It’s one of the world’s most beautiful cities, it’s also one of the most expensive and essential workers like teachers are struggling to live there.
Median house prices in Sydney are more than 13 times a teacher’s salary, so housing affordability has become one of the most significant threats to sustaining NSW’s teaching workforce.
A new report from the Australian Public Policy Institute (APPI), Addressing teacher supply through key worker housing, warns that rising housing costs are undermining the state’s ability to attract and retain teachers, placing the quality and equity of public education at risk.
Led by Professor Scott Eacott from UNSW Sydney’s School of Education with researchers from the University of Sydney and Deakin University, the report argues that teacher housing must be recognised as essential public infrastructure and calls on the NSW Government to formally establish “key worker housing” as a dedicated asset class.
“There is little point attracting and training teachers if they can’t afford to live near where they’re needed,” Prof Eacott said.
“Housing affordability has become a systemic risk to school staffing across NSW. This is no longer a regional or rural issue, it’s a statewide problem.”
In metropolitan areas where housing costs have surged far beyond income growth. Median house prices in Sydney are now more than 13 times a teacher’s salary, far exceeding the accepted affordability benchmark of three times income.
As teachers are pushed further from their workplaces, the consequences are compounding, with longer commutes, higher transport costs, increased stress and burnout and growing instability across school staffing. These pressures are most acute in disadvantaged communities, where continuity of teaching is critical.
“Teachers are working longer hours, travelling further and carrying the strain,” said Prof Eacott.
“When housing pressures go unaddressed, retention collapses - and replacing a single teacher can cost more than $25,000.”

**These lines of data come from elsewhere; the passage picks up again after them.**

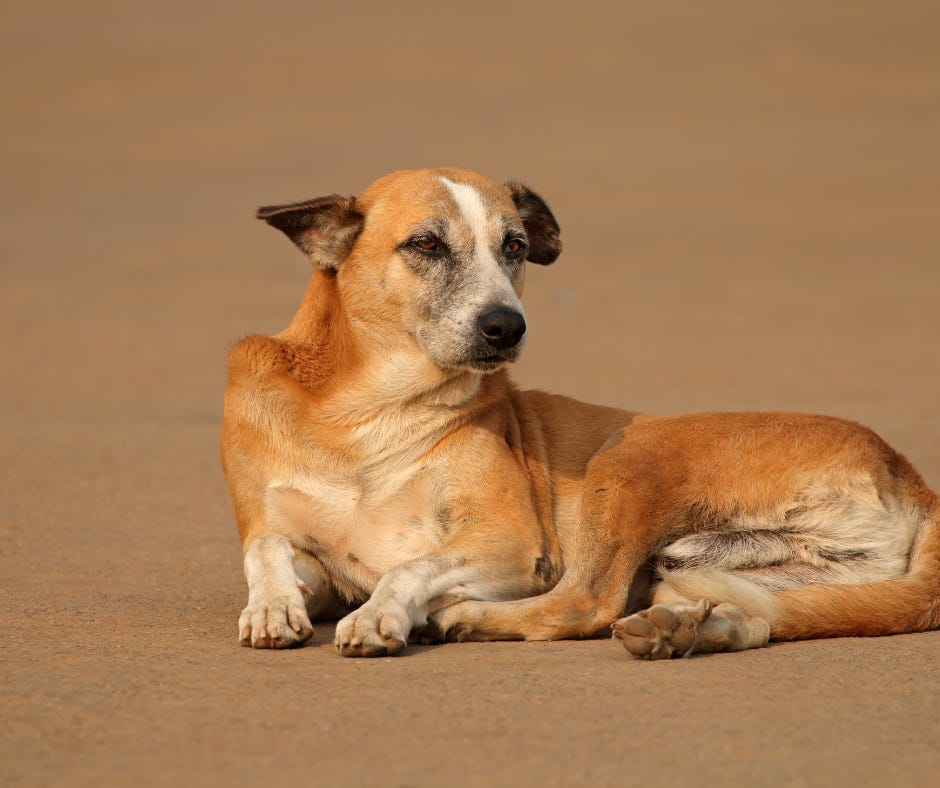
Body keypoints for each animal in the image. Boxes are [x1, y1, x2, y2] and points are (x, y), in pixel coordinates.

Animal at [221, 167, 940, 659]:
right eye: (425, 245)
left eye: (514, 246)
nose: (506, 327)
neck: (363, 418)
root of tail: (910, 474)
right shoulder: (309, 553)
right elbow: (267, 546)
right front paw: (272, 607)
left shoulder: (513, 543)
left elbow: (408, 567)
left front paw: (380, 615)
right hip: (736, 573)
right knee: (758, 617)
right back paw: (690, 630)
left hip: (626, 458)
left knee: (585, 602)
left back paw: (461, 617)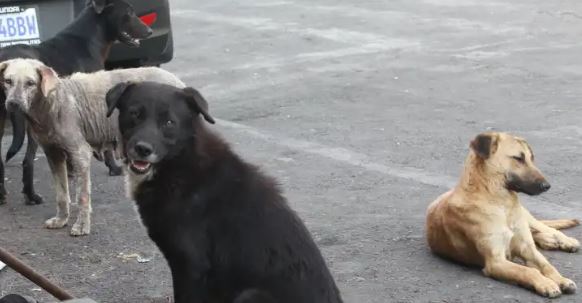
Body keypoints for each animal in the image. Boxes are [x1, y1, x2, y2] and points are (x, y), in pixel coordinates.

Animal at [0, 0, 153, 207]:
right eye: (128, 12)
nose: (150, 31)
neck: (87, 41)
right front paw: (113, 167)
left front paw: (71, 171)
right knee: (27, 160)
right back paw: (31, 196)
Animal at [105, 81, 344, 303]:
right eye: (134, 114)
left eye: (169, 122)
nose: (142, 149)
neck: (180, 162)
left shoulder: (190, 265)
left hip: (250, 295)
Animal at [426, 133, 580, 300]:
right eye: (518, 158)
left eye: (532, 158)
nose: (547, 186)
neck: (501, 204)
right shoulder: (496, 261)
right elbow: (528, 270)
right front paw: (546, 283)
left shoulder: (527, 248)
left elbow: (547, 265)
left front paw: (561, 280)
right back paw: (549, 242)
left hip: (528, 218)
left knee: (549, 229)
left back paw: (566, 241)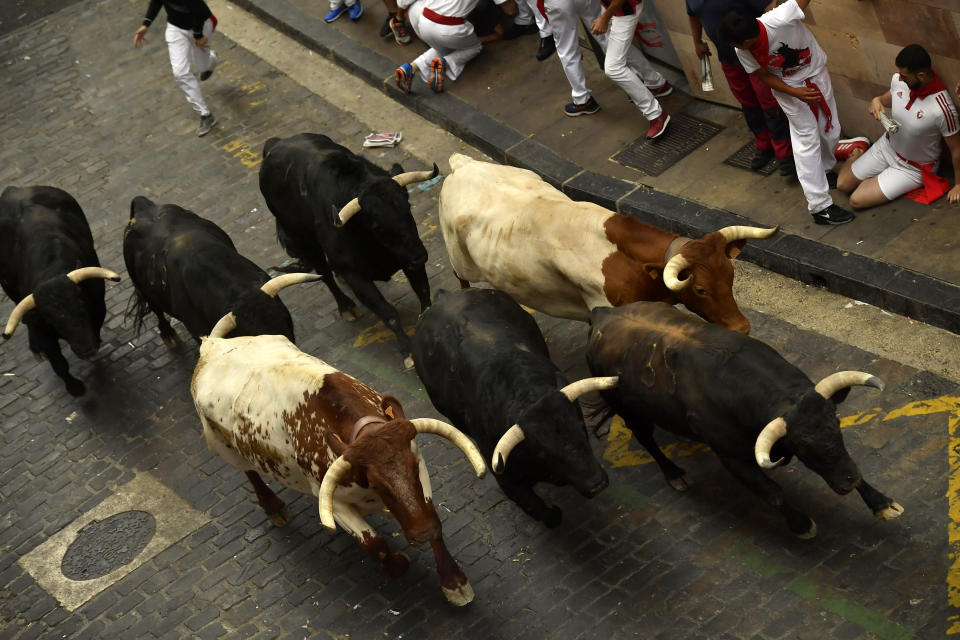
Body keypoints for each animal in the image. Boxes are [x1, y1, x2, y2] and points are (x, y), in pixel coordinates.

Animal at [255, 132, 436, 368]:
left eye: (408, 208)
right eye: (377, 225)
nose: (420, 256)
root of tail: (275, 144)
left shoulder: (408, 257)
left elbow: (424, 294)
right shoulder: (357, 276)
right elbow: (388, 313)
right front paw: (407, 352)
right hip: (306, 241)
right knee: (324, 274)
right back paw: (346, 307)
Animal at [584, 302, 908, 536]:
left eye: (837, 424)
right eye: (801, 445)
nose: (847, 482)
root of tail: (601, 314)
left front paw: (882, 504)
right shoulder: (732, 458)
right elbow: (772, 493)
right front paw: (802, 525)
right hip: (627, 408)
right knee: (646, 439)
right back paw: (675, 474)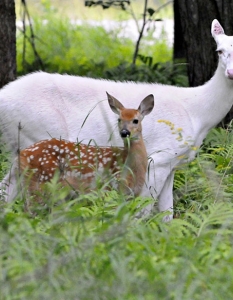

The research challenges the idea that teacher housing is welfare, instead reframing it as vital infrastructure that underpins the delivery of essential public services.
While NSW has a long standing Teacher Housing Authority, its current portfolio covers just 1.7 per cent of teaching positions and is largely limited to rural and remote areas. At the same time, income-based affordable housing programs often exclude teachers despite their growing exposure to housing stress.
To address this gap, the report makes three key recommendations.
1 Establish key worker housing as a formal asset class
Defined by the essential role workers play rather than by income thresholds. This would provide a durable policy framework for coordinated investment across education, health, policing and other essential services.
2 Expand supply through a diversified portfolio
This includes scaling up the Teacher Housing Authority, adapting proven models such as Defence Force Housing, incentivising build-to-rent developments in high need locations and supporting shared equity home ownership schemes.
3 Improve access to data
Improving access to high-quality, linkable data on housing, commuting and workforce distribution would enable government to identify staffing pressure points and target investment where it will have the greatest impact.
Co-author Professor Chris Pettit, Director of the City Futures Research Centre at UNSW Sydney, said better use of spatial and housing data could transform workforce planning.
“We already have powerful tools to identify where housing stress and workforce shortages intersect,” Prof Pettit said.
“With better data integration and modelling, government can anticipate problems before they reach crisis point and invest far more effectively.”
The authors warn that without targeted policy intervention, housing affordability pressures will continue to erode workforce sustainability, particularly in high growth and metropolitan areas.
“Teacher housing is no longer a niche concern,” Prof Eacott said.
“If NSW is serious about equity, excellence and educational outcomes, it must ensure teachers can afford to live where they work.”